## SUPPLIED DATA

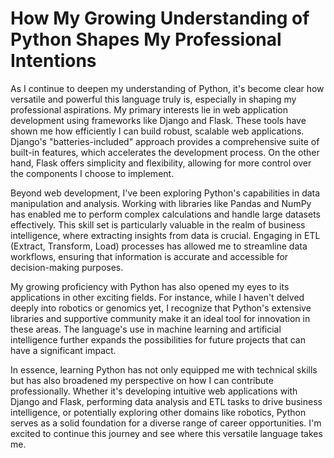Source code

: # How My Growing Understanding of Python Shapes My Professional Intentions

As I continue to deepen my understanding of Python, it's become clear how versatile and powerful this language truly is, especially in shaping my professional aspirations. My primary interests lie in web application development using frameworks like Django and Flask. These tools have shown me how efficiently I can build robust, scalable web applications. Django's "batteries-included" approach provides a comprehensive suite of built-in features, which accelerates the development process. On the other hand, Flask offers simplicity and flexibility, allowing for more control over the components I choose to implement.

Beyond web development, I've been exploring Python's capabilities in data manipulation and analysis. Working with libraries like Pandas and NumPy has enabled me to perform complex calculations and handle large datasets effectively. This skill set is particularly valuable in the realm of business intelligence, where extracting insights from data is crucial. Engaging in ETL (Extract, Transform, Load) processes has allowed me to streamline data workflows, ensuring that information is accurate and accessible for decision-making purposes.

My growing proficiency with Python has also opened my eyes to its applications in other exciting fields. For instance, while I haven't delved deeply into robotics or genomics yet, I recognize that Python's extensive libraries and supportive community make it an ideal tool for innovation in these areas. The language's use in machine learning and artificial intelligence further expands the possibilities for future projects that can have a significant impact.

In essence, learning Python has not only equipped me with technical skills but has also broadened my perspective on how I can contribute professionally. Whether it's developing intuitive web applications with Django and Flask, performing data analysis and ETL tasks to drive business intelligence, or potentially exploring other domains like robotics, Python serves as a solid foundation for a diverse range of career opportunities. I'm excited to continue this journey and see where this versatile language takes me.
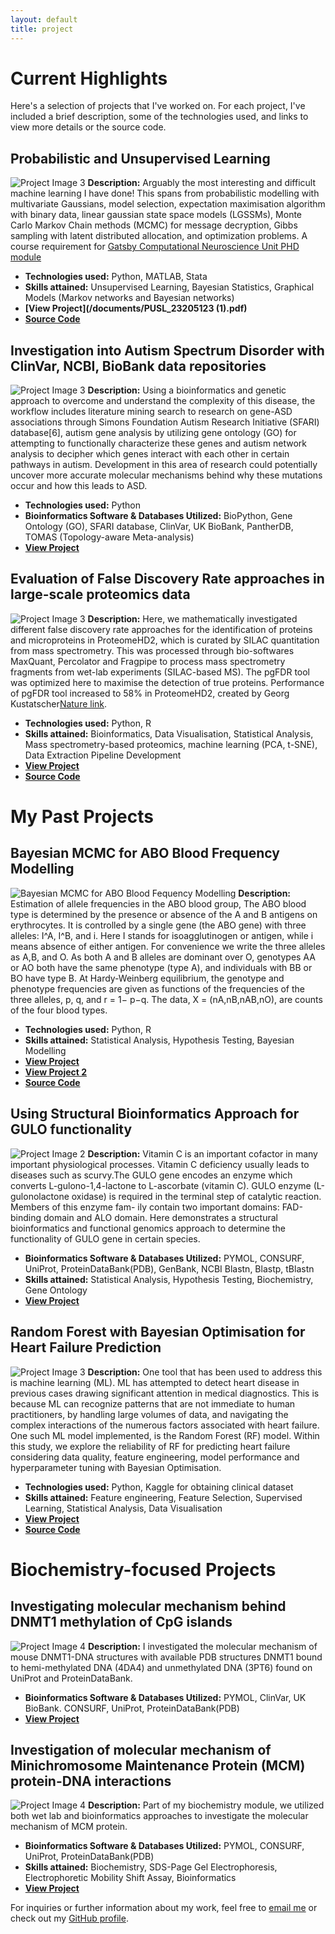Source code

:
 ```yaml
---
layout: default
title: project
---
```


# Current Highlights

Here's a selection of projects that I've worked on. For each project, I've included a brief description, some of the technologies used, and links to view more details or the source code.

## Probabilistic and Unsupervised Learning 
![Project Image 3](PUSL.png)
**Description:** Arguably the most interesting and difficult machine learning I have done! This spans from probabilistic modelling with multivariate Gaussians, model selection, expectation maximisation algorithm with binary data, linear gaussian state space models (LGSSMs), Monte Carlo Markov Chain methods (MCMC) for message decryption, Gibbs sampling with latent distributed allocation, and optimization problems. A course requirement for [Gatsby Computational Neuroscience Unit PHD module](https://www.ucl.ac.uk/gatsby/gatsby-computational-neuroscience-unit)
- **Technologies used:** Python, MATLAB, Stata
- **Skills attained:** Unsupervised Learning, Bayesian Statistics, Graphical Models (Markov networks and Bayesian networks) 
- **[View Project](/documents/PUSL_23205123 (1).pdf)**
- **[Source Code](https://github.com/anabelyong/probabilistic-unsupervised-learning)**

## Investigation into Autism Spectrum Disorder with ClinVar, NCBI, BioBank data repositories
![Project Image 3](ASD.png)
**Description:** Using a bioinformatics and genetic approach to overcome and understand the complexity of this disease, the workflow includes literature mining search to research on gene-ASD associations through Simons Foundation Autism Research Initiative (SFARI) database[6], autism gene analysis by utilizing gene ontology (GO) for attempting to functionally characterize these genes and autism network analysis to decipher which genes interact with each other in certain pathways in autism. Development in this area of research could potentially uncover more accurate molecular mechanisms behind why these mutations occur and how this leads to ASD.
- **Technologies used:** Python
- **Bioinformatics Software & Databases Utilized:** BioPython, Gene Ontology (GO), SFARI database, ClinVar, UK BioBank, PantherDB, TOMAS (Topology-aware Meta-analysis)
- **[View Project](ASD_investigation.pdf)**

## Evaluation of False Discovery Rate approaches in large-scale proteomics data
![Project Image 3](ProteomeHD2.png)
**Description:** Here, we mathematically investigated different false discovery rate approaches for the identification of proteins and microproteins in ProteomeHD2, which is curated by SILAC quantitation from mass spectrometry. This was processed through bio-softwares MaxQuant, Percolator and Fragpipe to process mass spectrometry fragments from wet-lab experiments (SILAC-based MS). The pgFDR tool was optimized here to maximise the detection of true proteins. Performance of pgFDR tool increased to 58% in ProteomeHD2, created by Georg Kustatscher[Nature link](https://www.nature.com/articles/s41587-019-0298-5).
- **Technologies used:** Python, R
- **Skills attained:** Bioinformatics, Data Visualisation, Statistical Analysis, Mass spectrometry-based proteomics, machine learning (PCA, t-SNE), Data Extraction Pipeline Development
- **[View Project](/documents/dissertation.pdf)**
- **[Source Code](https://github.com/anabelyong/FDREvaluationProteomeHD2)**
  
# My Past Projects
## Bayesian MCMC for ABO Blood Frequency Modelling
![Bayesian MCMC for ABO Blood Fequency Modelling](ABOBlood.png)
**Description:** Estimation of allele frequencies in the ABO blood group, The ABO blood type is determined by the presence or absence of the A and B antigens on erythrocytes. It is controlled by a single gene (the ABO gene) with three alleles: I^A, I^B, and i. Here I stands for isoagglutinogen or antigen, while i means absence of either antigen. For convenience we write the three alleles as A,B, and O. As both A and B alleles are dominant over O, genotypes AA or AO both have the same phenotype (type A), and individuals with BB
or BO have type B. At Hardy-Weinberg equilibrium, the genotype and phenotype frequencies are given as functions of the frequencies of the three alleles, p, q, and r = 1− p−q. The data, X = (nA,nB,nAB,nO), are counts of the four blood types. 
- **Technologies used:** Python, R
- **Skills attained:** Statistical Analysis, Hypothesis Testing, Bayesian Modelling
- **[View Project](/documents/GeneCountingAlgorithmReport.pdf)**
- **[View Project 2](/documents/ABO-ML-MCMC.pdf)**
- **[Source Code](https://github.com/anabelyong/Monte-Carlo-Markov-Chain-methods)**

## Using Structural Bioinformatics Approach for GULO functionality
![Project Image 2](GULO_GENE.png)
**Description:** Vitamin C is an important cofactor in many important physiological processes. Vitamin C deficiency usually leads to diseases such as scurvy.The GULO gene encodes an enzyme which converts L-gulono-1,4-lactone to L-ascorbate (vitamin C). GULO enzyme (L-gulonolactone oxidase) is required in the terminal step of catalytic reaction. Members of this enzyme fam- ily contain two important domains: FAD-binding domain and ALO domain. Here demonstrates a structural bioinformatics and functional genomics approach to determine the functionality of GULO gene in certain species.
- **Bioinformatics Software & Databases Utilized:** PYMOL, CONSURF, UniProt, ProteinDataBank(PDB), GenBank, NCBI Blastn, Blastp, tBlastn
- **Skills attained:** Statistical Analysis, Hypothesis Testing, Biochemistry, Gene Ontology
- **[View Project](/documents/GULO_Bioinformatics.pdf)**

## Random Forest with Bayesian Optimisation for Heart Failure Prediction 
![Project Image 3](heartpred.png)
**Description:** One tool that has been used to address this is machine learning (ML). ML has attempted to detect heart disease in previous cases drawing significant attention in medical diagnostics. This is because ML can recognize patterns that are not immediate to human practitioners, by handling large volumes of data, and navigating the complex interactions of the numerous factors associated with heart failure. One such ML model implemented, is the Random Forest (RF) model. Within this study, we explore the reliability of RF for predicting heart failure considering data quality, feature engineering, model performance and hyperparameter tuning with Bayesian Optimisation.
- **Technologies used:** Python, Kaggle for obtaining clinical dataset
- **Skills attained:** Feature engineering, Feature Selection, Supervised Learning, Statistical Analysis, Data Visualisation
- **[View Project](/documents/AI4BH_CW1_23205123.pdf)**
- **[Source Code](https://github.com/anabelyong/AI4BH)**

# Biochemistry-focused Projects
## Investigating molecular mechanism behind DNMT1 methylation of CpG islands
![Project Image 4](DNMT1.png)
**Description:** I investigated the molecular mechanism of mouse DNMT1-DNA structures with available PDB structures DNMT1 bound to hemi-methylated DNA (4DA4) and unmethylated DNA (3PT6) found on UniProt and ProteinDataBank. 
- **Bioinformatics Software & Databases Utilized:** PYMOL, ClinVar, UK BioBank. CONSURF, UniProt, ProteinDataBank(PDB)
- **[View Project](/documents/Structural_Bioinformatics_Project1.pdf)**

## Investigation of molecular mechanism of Minichromosome Maintenance Protein (MCM) protein-DNA interactions 
![Project Image 4](MCM_protein.png)
**Description:** Part of my biochemistry module, we utilized both wet lab and bioinformatics approaches to investigate the molecular mechanism of MCM protein. 
- **Bioinformatics Software & Databases Utilized:** PYMOL, CONSURF, UniProt, ProteinDataBank(PDB)
- **Skills attained:** Biochemistry, SDS-Page Gel Electrophoresis, Electrophoretic Mobility Shift Assay, Bioinformatics
- **[View Project](/documents/MCM_Protein_Project.pdf)**

For inquiries or further information about my work, feel free to [email me](mailto:ucabyon@ucl.ac.uk) or check out my [GitHub profile](https://github.com/anabelyong).
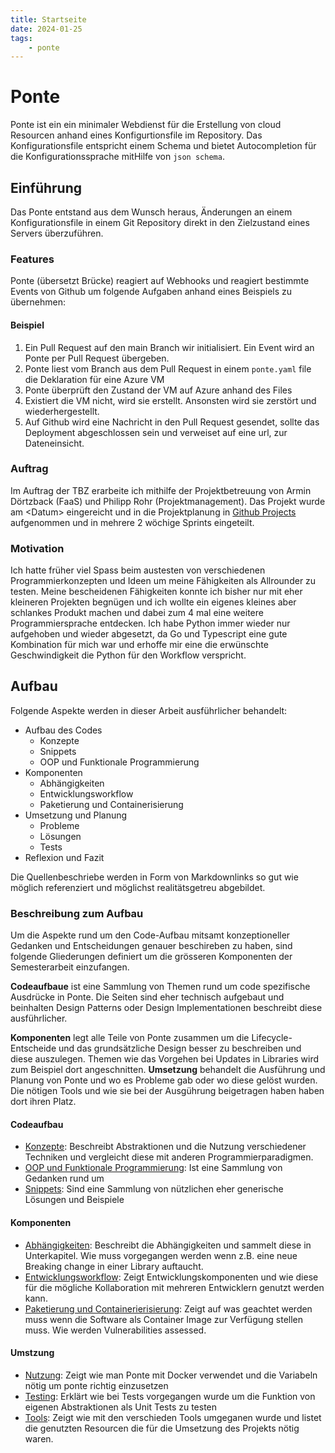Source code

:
 ```yaml
---
title: Startseite
date: 2024-01-25
tags:
    - ponte
---
```


# Ponte

Ponte ist ein ein minimaler Webdienst für die Erstellung von cloud Resourcen anhand eines Konfigurtionsfile im Repository. Das Konfigurationsfile entspricht einem Schema und bietet Autocompletion für die Konfigurationssprache mitHilfe von `json schema`.

## Einführung

Das Ponte entstand aus dem Wunsch heraus, Änderungen an einem Konfigurationsfile in einem Git Repository direkt in den Zielzustand eines Servers überzuführen. 

### Features

Ponte (übersetzt Brücke) reagiert auf Webhooks und reagiert bestimmte Events von Github um folgende Aufgaben anhand eines Beispiels zu übernehmen:

#### Beispiel

1. Ein Pull Request auf den main Branch wir initialisiert. Ein Event wird an Ponte per Pull Request übergeben.
2. Ponte liest vom Branch aus dem Pull Request in einem `ponte.yaml` file die Deklaration für eine Azure VM 
3. Ponte überprüft den Zustand der VM auf Azure anhand des Files
4. Existiert die VM nicht, wird sie erstellt. Ansonsten wird sie zerstört und wiederhergestellt.
5. Auf Github wird eine Nachricht in den Pull Request gesendet, sollte das Deployment abgeschlossen sein und verweiset auf eine url, zur Dateneinsicht.

### Auftrag

Im Auftrag der TBZ erarbeite ich mithilfe der Projektbetreuung von Armin Dörtzback (FaaS) und Philipp Rohr (Projektmanagement). Das Projekt wurde am \<Datum> eingereicht und in die Projektplanung in [Github Projects](https://github.com/users/migueltinembart/projects/5) aufgenommen und in mehrere 2 wöchige Sprints eingeteilt. 

### Motivation

Ich hatte früher viel Spass beim austesten von verschiedenen Programmierkonzepten und Ideen um meine Fähigkeiten als Allrounder zu testen. Meine bescheidenen Fähigkeiten konnte ich bisher nur mit eher kleineren Projekten begnügen und ich wollte ein eigenes kleines aber schlankes Produkt machen und dabei zum 4 mal eine weitere Programmiersprache entdecken. Ich habe Python immer wieder nur aufgehoben und wieder abgesetzt, da Go und Typescript eine gute Kombination für mich war und erhoffe mir eine die erwünschte Geschwindigkeit die Python für den Workflow verspricht.

## Aufbau

Folgende Aspekte werden in dieser Arbeit ausführlicher behandelt:

- Aufbau des Codes
    - Konzepte
    - Snippets
    - OOP und Funktionale Programmierung
- Komponenten
    - Abhängigkeiten
    - Entwicklungsworkflow
    - Paketierung und Containerisierung
- Umsetzung und Planung
    - Probleme
    - Lösungen
    - Tests
- Reflexion und Fazit

Die Quellenbeschriebe werden in Form von Markdownlinks so gut wie möglich referenziert und möglichst realitätsgetreu abgebildet.

### Beschreibung zum Aufbau

Um die Aspekte rund um den Code-Aufbau mitsamt konzeptioneller Gedanken und Entscheidungen genauer beschireben zu haben, sind folgende Gliederungen definiert um die grösseren Komponenten der Semesterarbeit einzufangen. 

**Codeaufbaue** ist eine Sammlung von Themen rund um code spezifische Ausdrücke in Ponte. Die Seiten sind eher technisch aufgebaut und beinhalten Design Patterns oder Design Implementationen beschreibt diese ausführlicher.

**Komponenten** legt alle Teile von Ponte zusammen um die Lifecycle-Entscheide und das grundsätzliche Design besser zu beschreiben und diese auszulegen. Themen wie das Vorgehen bei Updates in Libraries wird zum Beispiel dort angeschnitten.
**Umsetzung** behandelt die Ausführung und Planung von Ponte und wo es Probleme gab oder wo diese gelöst wurden. Die nötigen Tools und wie sie bei der Ausgührung beigetragen haben haben dort ihren Platz.

#### Codeaufbau

- [Konzepte](/codeaufbau/konzepte.md): Beschreibt Abstraktionen und die Nutzung verschiedener Techniken und vergleicht diese mit anderen Programmierparadigmen.
- [OOP und Funktionale Programmierung](/codeaufbau/oop-und-funktionale-programmierung.md): Ist eine Sammlung von Gedanken rund um 
- [Snippets](/codeaufbau/snippets.md): Sind eine Sammlung von nützlichen eher generische Lösungen und Beispiele

#### Komponenten

- [Abhängigkeiten](/komponenten/abhaengigkeiten.md): Beschreibt die Abhängigkeiten und sammelt diese in Unterkapitel. Wie muss vorgegangen werden wenn z.B. eine neue Breaking change in einer Library auftaucht.
- [Entwicklungsworkflow](/komponenten/entwicklungsworkflow.md): Zeigt Entwicklungskomponenten und wie diese für die mögliche Kollaboration mit mehreren Entwicklern genutzt werden kann.
- [Paketierung und Containerierisierung](/komponenten/paketierung-und-containerisierung.md): Zeigt auf was geachtet werden muss wenn die Software als Container Image zur Verfügung stellen muss. Wie werden Vulnerabilities assessed.

#### Umstzung

- [Nutzung](/umsetzung/nutzung.md): Zeigt wie man Ponte mit Docker verwendet und die Variabeln nötig um ponte richtig einzusetzen
- [Testing](/umsetzung/testing.md): Erklärt wie bei Tests vorgegangen wurde um die Funktion von eigenen Abstraktionen als Unit Tests zu testen
- [Tools](/umsetzung/Tools): Zeigt wie mit den verschieden Tools umgeganen wurde und listet die genutzten Resourcen die für die Umsetzung des Projekts nötig waren.

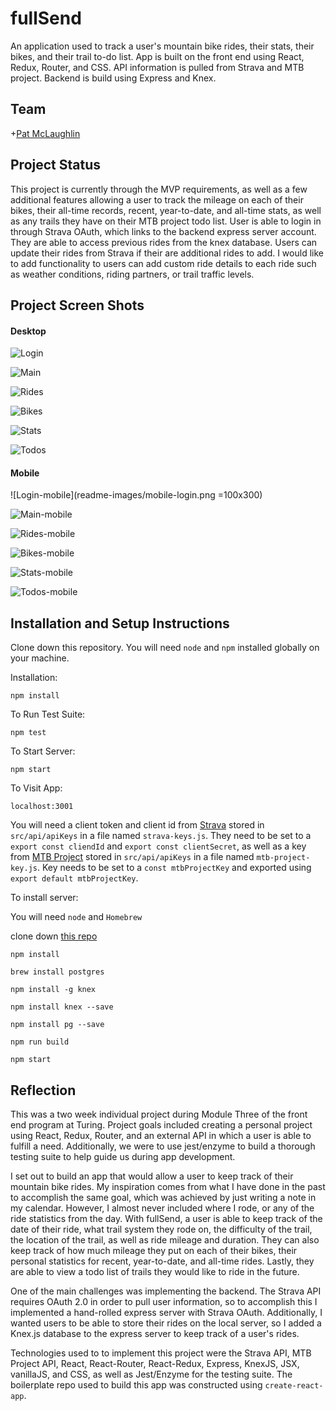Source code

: # fullSend

An application used to track a user's mountain bike rides, their stats, their bikes, and their trail to-do list. App is built on the front end using React, Redux, Router, and CSS. API information is pulled from Strava and MTB project. Backend is build using Express and Knex.

## Team

+[Pat McLaughlin](https://github.com/patrickmc21)

## Project Status

This project is currently through the MVP requirements, as well as a few additional features allowing a user to track the mileage on each of their bikes, their all-time records, recent, year-to-date, and all-time stats, as well as any trails they have on their MTB project todo list. User is able to login in through Strava OAuth, which links to the backend express server account. They are able to access previous rides from the knex database. Users can update their rides from Strava if their are additional rides to add. I would like to add functionality to users can add custom ride details to each ride such as weather conditions, riding partners, or trail traffic levels. 

## Project Screen Shots

#### Desktop

![Login](readme-images/login.png)

![Main](readme-images/main.png)

![Rides](readme-images/rides.png)

![Bikes](readme-images/bikes.png)

![Stats](readme-images/stats.png)

![Todos](readme-images/todos.png)

#### Mobile

![Login-mobile](readme-images/mobile-login.png =100x300)

![Main-mobile](readme-images/mobile-main.png)

![Rides-mobile](readme-images/mobile-rides.png)

![Bikes-mobile](readme-images/mobile-bikes.png)

![Stats-mobile](readme-images/mobile-stats.png)

![Todos-mobile](readme-images/mobile-todos.png)

## Installation and Setup Instructions

Clone down this repository. You will need `node` and `npm` installed globally on your machine.  

Installation:

`npm install`  

To Run Test Suite:  

`npm test`  

To Start Server:

`npm start`  

To Visit App:

`localhost:3001`

You will need a client token and client id from [Strava](http://developers.strava.com/) stored in `src/api/apiKeys` in a file named `strava-keys.js`. They need to be set to a `export const cliendId` and `export const clientSecret`, as well as a key from [MTB Project](https://www.mtbproject.com/data) stored in `src/api/apiKeys` in a file named `mtb-project-key.js`. Key needs to be set to a `const mtbProjectKey` and exported using `export default mtbProjectKey`.
 
To install server:

You will need `node` and `Homebrew`

clone down [this repo](https://github.com/patrickmc21/fullSend-server)

`npm install`

`brew install postgres`

`npm install -g knex`

`npm install knex --save`

`npm install pg --save`

`npm run build`

`npm start`

## Reflection

This was a two week individual project during Module Three of the front end program at Turing. Project goals included creating a personal project using React, Redux, Router, and an external API in which a user is able to fulfill a need. Additionally, we were to use jest/enzyme to build a thorough testing suite to help guide us during app development. 

I set out to build an app that would allow a user to keep track of their mountain bike rides. My inspiration comes from what I have done in the past to accomplish the same goal, which was achieved by just writing a note in my calendar. However, I almost never included where I rode, or any of the ride statistics from the day. With fullSend, a user is able to keep track of the date of their ride, what trail system they rode on, the difficulty of the trail, the location of the trail, as well as ride mileage and duration. They can also keep track of how much mileage they put on each of their bikes, their personal statistics for recent, year-to-date, and all-time rides. Lastly, they are able to view a todo list of trails they would like to ride in the future.

One of the main challenges was implementing the backend. The Strava API requires OAuth 2.0 in order to pull user information, so to accomplish this I implemented a hand-rolled express server with Strava OAuth. Additionally, I wanted users to be able to store their rides on the local server, so I added a Knex.js database to the express server to keep track of a user's rides.

Technologies used to to implement this project were the Strava API, MTB Project API, React, React-Router, React-Redux, Express, KnexJS,  JSX, vanillaJS, and CSS, as well as Jest/Enzyme for the testing suite. The boilerplate repo used to build this app was constructed using `create-react-app`.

## EXERCISE DETAILS
The job is to copy each line from the material above that holds the word "Statistical".

## FINISHED TASK
- **Skills attained:** Bioinformatics, Data Visualisation, Statistical Analysis, Mass spectrometry-based proteomics, machine learning (PCA, t-SNE), Data Extraction Pipeline Development
- **Skills attained:** Statistical Analysis, Hypothesis Testing, Bayesian Modelling
- **Skills attained:** Statistical Analysis, Hypothesis Testing, Biochemistry, Gene Ontology
- **Skills attained:** Feature engineering, Feature Selection, Supervised Learning, Statistical Analysis, Data Visualisation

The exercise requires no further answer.